Homily – January 8th, 2012
EPIPHANY 2012
EPHESIANS 3:1-12
Saint Paul experiences a revelation, and he describes it as the realization of a mystery. A popular understanding of a mystery could mislead us. Edgar Allen Poe started the genre of mystery stories. Today we find that a mystery TV show involves a criminal, and we viewers must watch for clues in order to find the criminal.
Edgar Allen Poe, the first writer of mystery stories, composed a character named Auguste C. Dupin, the first-ever fictional detective. Dupin became the central character in Poe’s short story, “The Murders in the Rue Morgue.” The plot deals with a murder, and the police are baffled. Witnesses come forward who have heard shouting, but the witnesses cannot tell what language was used. Then Dupin at the scene finds a strand of hair that does not seem to be human. Dupin solves the mystery by picking out the clues and by thinking through to a solution. Poe referred to this fiction as a work of ratiocination.
A mystery keeps our attention with plot twists that keep us guessing. Are we able to fit the clues and deduce a solution in advance of the detective? Can we outwit the murderer? A mystery is a type of game.
Saint Paul’s mystery is different, even if Paul uses the term “Mystery.” Paul employs this term to mean the wisdom of God who reveals these facts. We know these identities only by means of God revealing them.

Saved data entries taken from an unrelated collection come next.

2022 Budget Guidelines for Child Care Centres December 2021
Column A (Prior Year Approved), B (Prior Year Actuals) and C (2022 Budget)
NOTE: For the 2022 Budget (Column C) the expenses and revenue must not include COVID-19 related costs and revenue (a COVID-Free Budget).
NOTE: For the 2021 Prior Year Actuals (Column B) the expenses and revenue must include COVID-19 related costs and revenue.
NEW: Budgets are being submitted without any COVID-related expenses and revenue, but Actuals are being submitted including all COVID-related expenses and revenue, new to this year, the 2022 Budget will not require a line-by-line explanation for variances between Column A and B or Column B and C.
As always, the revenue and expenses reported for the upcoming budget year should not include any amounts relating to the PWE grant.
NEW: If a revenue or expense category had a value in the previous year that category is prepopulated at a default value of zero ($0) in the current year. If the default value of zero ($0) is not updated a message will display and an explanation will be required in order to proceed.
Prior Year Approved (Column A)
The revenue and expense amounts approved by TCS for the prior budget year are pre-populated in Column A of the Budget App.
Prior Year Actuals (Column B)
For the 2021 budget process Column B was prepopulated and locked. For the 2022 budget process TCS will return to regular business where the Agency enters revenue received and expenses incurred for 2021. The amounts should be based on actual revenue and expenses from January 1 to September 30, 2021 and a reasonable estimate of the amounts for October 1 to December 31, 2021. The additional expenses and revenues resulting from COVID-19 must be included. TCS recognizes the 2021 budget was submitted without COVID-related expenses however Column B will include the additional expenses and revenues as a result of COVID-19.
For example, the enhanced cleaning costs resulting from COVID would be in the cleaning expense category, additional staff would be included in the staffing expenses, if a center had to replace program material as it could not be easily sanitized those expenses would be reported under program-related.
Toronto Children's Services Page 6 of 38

Paul uses the term “mystery” quite differently than do the exponents of the various Roman and Greek cults that flourished at Paul’s time. The mystery cults were all esoteric; participants were bound by oath not to reveal the rites of the cult, especially the initiation rites. One such cult
was the Dionysian group; this cult based its rites on integrating
participants with the natural forces which suggest return from winter’s death to springtime of life. A person understood the mystery when the person knew the outcome of the ritual.
Saint Paul writes of God’s wisdom which is God’s plan for accomplishing our salvation. This is God’s secret that no human could fathom. But in this new age, God reveals this plan to us. Other people do not recognize God’s plan, but God shows this plan to the Church. Paul writes this in one of our favorite passages.
Yet we do speak a wisdom to those who are mature, but not a wisdom of this age, nor of the rulers of this age who are passing away. Rather, we speak God’s wisdom, mysterious, hidden, which God predetermined before the ages for our glory, and which none of the rulers of this age knew for, if they had known it, they would not have crucified the Lord of glory. But as it is written:
What eye has not seen, and ear has not heard,
And what has not entered the human heart,
What God has prepared for those who love him,
This God has revealed to us through the Spirit. (I Cor. 2:6-10)
Those things that God reveals to us are known as “Mysteries.” Thus because God reveals it to us, the Trinity is a mystery. Also, the salvation effected by Christ’s passion, death, and resurrection is a mystery.
The mystery of Jesus Christ was previously unknown. It has now been revealed to us. The Holy Spirit reveals the mystery of Jesus Christ through the apostles and the prophets. Paul is one of those apostles. In today’s reading, Paul writes this.
It was not made known to people in other generations
As it has now been revealed
To his holy apostles and prophets by the Spirit:
That the Gentiles are coheirs, members of the same body,
And copartners in the promise in Christ Jesus through the gospel. (Ephesians 3:5-6)
Paul emphasizes the equal participation of Gentiles and Jews in salvation. Jesus Christ is the messiah for all people for these are with the Jews equal as though all share as heirs, as of the same body, as partners.
Recall that at His Ascension, Christ commanded that the apostles should baptize people of all nations and times. Paul has preached the universal salvation of all people. Our Church is not restricted to a country or an era.
Today we celebrate the Epiphany, the manifestation of Jesus Christ to all people. The three Magi suggest the recognition of Jesus by these wise men from the East, from beyond the borders of Palestine, beyond the borders of a language or a time.
The twentieth century poet T.S. Eliot in his “Journey of the Magi” depicts men coming a distance, a long distance, to find Christ. Eliot imagines the journey.
A cold coming we had of it,
Just the worst time of the year
For a journey, and such a long journey:
The ways deep and the weather sharp,
The very dead of winter.
These people came on camels that were refractory. But at length they rode down from the mountains and came to a temperate valley. Eventually they found the place for which they hunted. In time, these searchers, satisfied, returned to their home. Now it is years later.
All this was a long time ago, I remember,
And I would do it again, but set down
This set down
This: were we led all that way for Birth or Death? There was a Birth, certainly….
And this returned traveler finds that he has returned a stranger to his home, for now he can no longer be at ease; he has seen a new way of life.
We returned to our places, these Kingdoms,
But no longer at ease here, in the old dispensation,
With an alien people clutching their gods.
I should be glad of another death. The light of Christ has appeared to these travelers, and pagan gods no longer satisfy. Amen!!